Forthright, compelling look at a vanished, glittering era of show business.

A crooner’s breezy memoir.

Damone looks back at his life and career, recalling his Depression-era Brooklyn boyhood and his vertiginous trajectory up the pop charts and into the inner circle of the Rat Pack—as well as the arms of some of Hollywood’s most glamorous sirens. Born Vito Farinola in 1928, Damone grew up in Bensonhurst, displaying from earliest childhood a precocious singing ability that led to appearances on local radio programs. He found work as an usher at New York’s legendary Paramount Theater, rubbing shoulders with the likes of Perry Como and Tommy Dorsey, who encouraged the young man in his ambitions. In 1947, the 19-year-old Damone justified his early promise by scoring the massive hit “I Only Have But One Heart.” In the ensuing years, he enjoyed success as a pop singer but never attained the superstar status of buddies Frank Sinatra or Dean Martin. Damone admits to a marked diffidence regarding celebrity and careerism, which is to the book’s benefit. Simultaneously an insider and an outsider, his perspective on his colleagues is refreshingly clear-eyed—though he clearly hero-worships Sinatra, an early supporter and lifelong pal. The author had an eventful private life, and he offers tales of vengeful mobsters, celebrity heartbreak and carousing in Las Vegas at the height of its glamour. The much-married Damone counts the beautiful Italian movie star Pier Angeli and the American singer/actress Diahann Carroll among his former brides, and he dated both Elizabeth Taylor and, on one memorably drunken occasion, Ava Gardner. Damone speaks eloquently about his passion for golf and his conversion to the Baha’i faith, but he is best on the subject of music. A consummate technician, Damone authoritatively analyzes breath control, lyrical interpretation and other aspects of the singer’s art.

☆ ☆ ☆ ☆ ☆

Stated problem 1 - According to the review of the crooner's memoir, what was Damone's name at birth?

☆ ☆ ☆ ☆ ☆

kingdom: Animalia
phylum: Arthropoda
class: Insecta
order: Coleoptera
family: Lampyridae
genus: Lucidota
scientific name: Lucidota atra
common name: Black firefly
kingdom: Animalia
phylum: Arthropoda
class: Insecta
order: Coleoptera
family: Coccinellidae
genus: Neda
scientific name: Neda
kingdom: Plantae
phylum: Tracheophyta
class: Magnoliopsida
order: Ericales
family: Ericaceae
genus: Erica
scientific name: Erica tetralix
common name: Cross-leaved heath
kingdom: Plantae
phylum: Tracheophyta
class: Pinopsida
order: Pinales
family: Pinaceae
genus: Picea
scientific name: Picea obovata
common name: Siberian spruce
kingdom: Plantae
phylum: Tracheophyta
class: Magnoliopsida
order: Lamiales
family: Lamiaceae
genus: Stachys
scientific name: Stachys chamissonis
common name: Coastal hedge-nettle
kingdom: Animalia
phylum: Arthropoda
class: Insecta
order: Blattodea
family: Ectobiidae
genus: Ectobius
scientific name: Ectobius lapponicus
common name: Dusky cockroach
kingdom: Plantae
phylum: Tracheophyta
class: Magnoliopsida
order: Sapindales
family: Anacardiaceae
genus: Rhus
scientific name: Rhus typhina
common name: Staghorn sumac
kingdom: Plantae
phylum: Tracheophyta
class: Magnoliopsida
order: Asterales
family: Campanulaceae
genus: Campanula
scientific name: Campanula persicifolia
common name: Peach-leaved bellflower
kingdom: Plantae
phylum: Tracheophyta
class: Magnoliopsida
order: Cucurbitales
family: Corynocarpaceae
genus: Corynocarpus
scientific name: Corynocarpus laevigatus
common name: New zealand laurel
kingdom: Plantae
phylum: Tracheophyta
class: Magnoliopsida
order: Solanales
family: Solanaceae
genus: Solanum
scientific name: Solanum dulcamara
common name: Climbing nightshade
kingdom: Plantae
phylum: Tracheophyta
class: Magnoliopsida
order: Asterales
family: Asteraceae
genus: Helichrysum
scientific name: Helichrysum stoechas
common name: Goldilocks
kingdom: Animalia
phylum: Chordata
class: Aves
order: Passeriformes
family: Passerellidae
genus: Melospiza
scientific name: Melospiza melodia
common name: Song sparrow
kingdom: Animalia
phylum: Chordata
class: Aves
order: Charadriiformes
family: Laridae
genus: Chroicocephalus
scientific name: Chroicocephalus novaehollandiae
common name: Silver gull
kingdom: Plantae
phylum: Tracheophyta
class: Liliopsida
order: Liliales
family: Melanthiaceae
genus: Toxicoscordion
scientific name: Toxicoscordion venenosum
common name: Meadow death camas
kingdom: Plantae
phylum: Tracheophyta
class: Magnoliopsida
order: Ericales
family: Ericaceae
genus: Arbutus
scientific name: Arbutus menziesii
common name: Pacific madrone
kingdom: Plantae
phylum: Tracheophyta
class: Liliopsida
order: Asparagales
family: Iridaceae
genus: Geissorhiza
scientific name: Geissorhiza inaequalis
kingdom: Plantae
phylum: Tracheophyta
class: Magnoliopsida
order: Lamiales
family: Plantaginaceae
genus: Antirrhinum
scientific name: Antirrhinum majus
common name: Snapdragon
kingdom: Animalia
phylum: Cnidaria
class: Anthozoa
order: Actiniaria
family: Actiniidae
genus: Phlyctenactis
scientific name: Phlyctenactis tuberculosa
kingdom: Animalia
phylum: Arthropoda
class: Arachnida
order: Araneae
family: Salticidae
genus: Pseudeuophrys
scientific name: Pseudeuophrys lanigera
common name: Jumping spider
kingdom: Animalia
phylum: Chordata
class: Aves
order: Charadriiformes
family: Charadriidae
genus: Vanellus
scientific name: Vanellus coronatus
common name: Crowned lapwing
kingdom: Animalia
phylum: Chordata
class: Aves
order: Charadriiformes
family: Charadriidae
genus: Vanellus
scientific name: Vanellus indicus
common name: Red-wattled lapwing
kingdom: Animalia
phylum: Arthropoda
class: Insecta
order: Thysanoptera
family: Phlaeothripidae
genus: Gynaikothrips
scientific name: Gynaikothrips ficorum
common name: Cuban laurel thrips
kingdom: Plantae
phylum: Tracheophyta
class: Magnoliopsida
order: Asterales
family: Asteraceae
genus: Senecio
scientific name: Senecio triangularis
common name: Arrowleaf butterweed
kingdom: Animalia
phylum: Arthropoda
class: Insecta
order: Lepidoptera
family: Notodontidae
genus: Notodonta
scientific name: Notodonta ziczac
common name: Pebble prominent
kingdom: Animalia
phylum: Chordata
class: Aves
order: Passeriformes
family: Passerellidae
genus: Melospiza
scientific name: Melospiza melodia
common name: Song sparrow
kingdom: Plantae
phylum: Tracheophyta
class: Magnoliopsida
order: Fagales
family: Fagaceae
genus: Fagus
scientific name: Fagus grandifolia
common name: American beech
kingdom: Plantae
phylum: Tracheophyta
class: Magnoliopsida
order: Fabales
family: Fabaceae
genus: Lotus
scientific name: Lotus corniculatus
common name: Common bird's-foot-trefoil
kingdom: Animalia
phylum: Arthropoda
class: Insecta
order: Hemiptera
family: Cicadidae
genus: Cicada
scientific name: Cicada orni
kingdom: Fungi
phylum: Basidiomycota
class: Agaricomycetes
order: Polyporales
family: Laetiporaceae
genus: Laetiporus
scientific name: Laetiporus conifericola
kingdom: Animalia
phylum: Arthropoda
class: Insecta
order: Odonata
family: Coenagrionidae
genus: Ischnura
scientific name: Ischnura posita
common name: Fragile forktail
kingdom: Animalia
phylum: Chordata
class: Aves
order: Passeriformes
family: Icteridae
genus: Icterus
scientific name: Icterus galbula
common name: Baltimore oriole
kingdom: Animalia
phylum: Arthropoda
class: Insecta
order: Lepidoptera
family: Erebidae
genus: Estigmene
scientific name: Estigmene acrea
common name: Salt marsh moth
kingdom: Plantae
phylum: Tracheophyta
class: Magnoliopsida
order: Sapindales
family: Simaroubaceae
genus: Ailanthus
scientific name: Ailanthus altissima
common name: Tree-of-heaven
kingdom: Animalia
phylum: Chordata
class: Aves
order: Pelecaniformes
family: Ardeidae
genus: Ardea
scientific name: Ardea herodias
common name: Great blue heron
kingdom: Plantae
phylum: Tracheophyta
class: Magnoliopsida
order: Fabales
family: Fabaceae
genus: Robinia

☆ ☆ ☆ ☆ ☆

Stated problem 2 - In the listing, rename "common name" to "vernacular name" throughout the stretch from the line containing "genus: Ectobius" through the line containing "genus: Antirrhinum", and leave everything else unchanged. Give only that stretch of the listing.

Written reply 1 - Vito Farinola

Written reply 2 -
genus: Ectobius
scientific name: Ectobius lapponicus
vernacular name: Dusky cockroach
kingdom: Plantae
phylum: Tracheophyta
class: Magnoliopsida
order: Sapindales
family: Anacardiaceae
genus: Rhus
scientific name: Rhus typhina
vernacular name: Staghorn sumac
kingdom: Plantae
phylum: Tracheophyta
class: Magnoliopsida
order: Asterales
family: Campanulaceae
genus: Campanula
scientific name: Campanula persicifolia
vernacular name: Peach-leaved bellflower
kingdom: Plantae
phylum: Tracheophyta
class: Magnoliopsida
order: Cucurbitales
family: Corynocarpaceae
genus: Corynocarpus
scientific name: Corynocarpus laevigatus
vernacular name: New zealand laurel
kingdom: Plantae
phylum: Tracheophyta
class: Magnoliopsida
order: Solanales
family: Solanaceae
genus: Solanum
scientific name: Solanum dulcamara
vernacular name: Climbing nightshade
kingdom: Plantae
phylum: Tracheophyta
class: Magnoliopsida
order: Asterales
family: Asteraceae
genus: Helichrysum
scientific name: Helichrysum stoechas
vernacular name: Goldilocks
kingdom: Animalia
phylum: Chordata
class: Aves
order: Passeriformes
family: Passerellidae
genus: Melospiza
scientific name: Melospiza melodia
vernacular name: Song sparrow
kingdom: Animalia
phylum: Chordata
class: Aves
order: Charadriiformes
family: Laridae
genus: Chroicocephalus
scientific name: Chroicocephalus novaehollandiae
vernacular name: Silver gull
kingdom: Plantae
phylum: Tracheophyta
class: Liliopsida
order: Liliales
family: Melanthiaceae
genus: Toxicoscordion
scientific name: Toxicoscordion venenosum
vernacular name: Meadow death camas
kingdom: Plantae
phylum: Tracheophyta
class: Magnoliopsida
order: Ericales
family: Ericaceae
genus: Arbutus
scientific name: Arbutus menziesii
vernacular name: Pacific madrone
kingdom: Plantae
phylum: Tracheophyta
class: Liliopsida
order: Asparagales
family: Iridaceae
genus: Geissorhiza
scientific name: Geissorhiza inaequalis
kingdom: Plantae
phylum: Tracheophyta
class: Magnoliopsida
order: Lamiales
family: Plantaginaceae
genus: Antirrhinum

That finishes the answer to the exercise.